Kacin explained Dean’s right to remain silent. However, the defendant said his statements were too serious to remain silent and not to break attorney-client privilege concerning Woodbury. The defendant read from a four-page letter he claimed was hand-delivered to him by his former counsel.
“I feel like my trial has been compromised,” Dean said multiple times throughout his statements.
During his time in Elko, since 2012, Dean claims to have had some “uncomfortable experiences,” which included racial slurs, leading him to not want his trial to take place in Elko — a choice he said he made clear to Woodbury and asked him to relay Dean’s apprehensions to the judge on two occasions.
Racially slanderous language was allegedly used by Woodbury in his trial notes regarding an African-American witness, according to Dean.

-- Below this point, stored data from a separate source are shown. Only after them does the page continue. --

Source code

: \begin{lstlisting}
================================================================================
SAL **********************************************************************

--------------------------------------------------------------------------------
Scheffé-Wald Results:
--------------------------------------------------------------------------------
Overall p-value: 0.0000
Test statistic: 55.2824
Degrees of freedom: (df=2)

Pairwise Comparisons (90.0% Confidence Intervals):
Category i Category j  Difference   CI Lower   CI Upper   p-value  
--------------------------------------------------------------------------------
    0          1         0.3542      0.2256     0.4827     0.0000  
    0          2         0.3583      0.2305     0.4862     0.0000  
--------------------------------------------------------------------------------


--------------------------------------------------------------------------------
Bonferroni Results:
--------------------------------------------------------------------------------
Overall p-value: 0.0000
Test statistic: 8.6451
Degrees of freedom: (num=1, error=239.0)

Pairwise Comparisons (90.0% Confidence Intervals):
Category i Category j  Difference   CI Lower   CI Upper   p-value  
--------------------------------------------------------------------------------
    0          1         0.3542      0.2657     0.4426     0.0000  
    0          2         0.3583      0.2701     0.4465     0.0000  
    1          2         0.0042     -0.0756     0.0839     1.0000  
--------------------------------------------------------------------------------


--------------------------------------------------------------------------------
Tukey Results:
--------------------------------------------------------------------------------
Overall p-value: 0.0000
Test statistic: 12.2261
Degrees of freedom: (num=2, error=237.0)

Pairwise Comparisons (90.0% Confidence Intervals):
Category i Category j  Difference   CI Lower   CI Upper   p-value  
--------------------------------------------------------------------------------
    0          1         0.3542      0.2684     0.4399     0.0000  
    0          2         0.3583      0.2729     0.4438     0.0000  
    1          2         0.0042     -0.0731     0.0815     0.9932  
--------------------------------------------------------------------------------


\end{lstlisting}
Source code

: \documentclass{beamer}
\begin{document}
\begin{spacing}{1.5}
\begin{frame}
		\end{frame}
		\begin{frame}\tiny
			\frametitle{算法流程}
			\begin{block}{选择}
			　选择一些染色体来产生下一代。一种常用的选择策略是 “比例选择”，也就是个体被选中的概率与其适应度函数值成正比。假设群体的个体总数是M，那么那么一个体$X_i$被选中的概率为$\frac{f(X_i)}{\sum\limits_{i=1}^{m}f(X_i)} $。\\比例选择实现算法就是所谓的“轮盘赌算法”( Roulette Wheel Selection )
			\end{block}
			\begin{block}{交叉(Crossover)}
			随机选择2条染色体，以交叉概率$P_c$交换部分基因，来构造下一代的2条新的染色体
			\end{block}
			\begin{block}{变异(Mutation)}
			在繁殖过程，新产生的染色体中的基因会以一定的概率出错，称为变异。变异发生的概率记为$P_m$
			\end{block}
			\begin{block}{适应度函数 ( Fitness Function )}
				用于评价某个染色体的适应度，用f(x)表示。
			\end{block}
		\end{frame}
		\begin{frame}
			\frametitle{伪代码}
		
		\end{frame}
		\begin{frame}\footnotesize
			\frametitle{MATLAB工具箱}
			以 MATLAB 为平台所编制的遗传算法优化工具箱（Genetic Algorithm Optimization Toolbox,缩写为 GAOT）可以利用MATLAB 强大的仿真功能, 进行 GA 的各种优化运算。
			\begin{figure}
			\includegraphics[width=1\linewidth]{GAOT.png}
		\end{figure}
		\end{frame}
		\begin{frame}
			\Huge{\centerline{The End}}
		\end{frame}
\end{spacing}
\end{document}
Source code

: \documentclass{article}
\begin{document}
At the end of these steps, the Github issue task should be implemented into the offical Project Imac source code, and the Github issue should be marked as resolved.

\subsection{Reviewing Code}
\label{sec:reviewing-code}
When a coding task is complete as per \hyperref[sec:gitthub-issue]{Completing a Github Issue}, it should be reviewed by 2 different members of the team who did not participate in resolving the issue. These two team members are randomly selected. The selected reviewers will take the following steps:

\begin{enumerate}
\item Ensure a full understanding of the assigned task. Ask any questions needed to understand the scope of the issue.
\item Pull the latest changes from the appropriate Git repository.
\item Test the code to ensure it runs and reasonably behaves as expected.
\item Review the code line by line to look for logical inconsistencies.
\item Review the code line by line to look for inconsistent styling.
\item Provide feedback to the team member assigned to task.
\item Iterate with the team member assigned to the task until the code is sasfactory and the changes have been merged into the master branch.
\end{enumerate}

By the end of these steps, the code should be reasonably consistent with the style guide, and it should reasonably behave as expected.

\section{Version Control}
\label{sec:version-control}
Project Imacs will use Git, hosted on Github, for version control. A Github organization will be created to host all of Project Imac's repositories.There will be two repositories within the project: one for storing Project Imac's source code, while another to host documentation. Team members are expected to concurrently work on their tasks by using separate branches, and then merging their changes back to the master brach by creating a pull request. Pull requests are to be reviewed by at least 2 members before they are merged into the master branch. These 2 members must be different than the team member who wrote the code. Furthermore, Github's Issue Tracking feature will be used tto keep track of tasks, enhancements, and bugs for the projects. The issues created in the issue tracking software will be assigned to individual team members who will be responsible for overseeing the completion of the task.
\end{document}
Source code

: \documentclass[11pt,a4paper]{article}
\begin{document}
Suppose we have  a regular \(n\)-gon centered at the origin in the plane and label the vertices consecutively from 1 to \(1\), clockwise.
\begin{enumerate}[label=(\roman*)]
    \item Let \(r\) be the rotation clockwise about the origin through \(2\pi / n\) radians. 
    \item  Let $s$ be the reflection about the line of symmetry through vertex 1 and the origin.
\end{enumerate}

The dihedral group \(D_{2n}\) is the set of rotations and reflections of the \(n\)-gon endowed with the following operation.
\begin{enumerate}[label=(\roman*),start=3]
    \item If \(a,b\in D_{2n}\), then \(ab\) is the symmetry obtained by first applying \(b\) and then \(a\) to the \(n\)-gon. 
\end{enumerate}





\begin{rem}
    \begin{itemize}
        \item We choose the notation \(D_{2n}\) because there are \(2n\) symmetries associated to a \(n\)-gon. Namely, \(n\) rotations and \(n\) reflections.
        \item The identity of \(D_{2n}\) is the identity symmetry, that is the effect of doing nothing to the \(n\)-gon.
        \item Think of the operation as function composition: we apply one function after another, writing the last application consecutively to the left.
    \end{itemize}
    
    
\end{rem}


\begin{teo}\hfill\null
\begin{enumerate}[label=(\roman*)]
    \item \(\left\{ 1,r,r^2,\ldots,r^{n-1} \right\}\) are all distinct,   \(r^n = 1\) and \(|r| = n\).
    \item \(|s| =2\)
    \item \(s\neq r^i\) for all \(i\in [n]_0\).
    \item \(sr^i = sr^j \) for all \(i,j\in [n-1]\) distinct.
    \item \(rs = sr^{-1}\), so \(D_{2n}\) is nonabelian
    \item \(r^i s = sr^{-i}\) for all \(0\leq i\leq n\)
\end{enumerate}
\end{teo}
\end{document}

Dean feared the possibility of an all-white jury as he feels the citizens of Elko stereotype African-Americans based on media portrayals. Additionally, during jury selection Dean asked for a juror to be eliminated as he seemed to create conflict.
When questioned, Dean said the man apparently remained on the jury “because I (Woodbury) like him,” angering Dean because the consequences of the proceedings affected him, not the attorney.
“The things I wanted him to present, he never did,” said the defendant, explaining there were common-sense questions delineated in a seven-page letter.
“That’s a significant piece of information that could have had an … effect on the jury, because there was a specific question asked and that would have eradicated that whole question … there was more than one injury, two of them,” said Dean, explaining not all of his injuries were exhibited during the trial on Woodbury’s recommendation.
Another instance included Woodbury telling his client he was unaware of a wound on one of the victims, Burt Minter, that was three-and-a-half inches deep and Minter’s need for exploratory surgery, until after the doctor had testified.
“I don’t necessarily oppose it. It sounds like there has been a significant breakdown in the relationship between Mr. Woodbury and his client,” said Deputy District Attorney Mark Mills, explaining the State’s position on releasing Woodbury from his appointment to represent.
The deputy DA cited Young v. Nevada, which discusses substitution of counsel through a three-prong test: the extent of the conflict; the adequacy of the inquiry by the court; and the timeliness of the motion.
Mills said the first two instances have been shown. In addition, it further stipulates a refusal to substitute counsel, if a collapse is evident, creates a violation of Sixth Amendment rights.
Kacin has to appoint Dean another defense attorney to review the case and consult further with the defendant on how to proceed.
The judge will look outside of the immediate area as the defendant said he is not comfortable with representation from Elko.
Dean said he did not want to represent himself.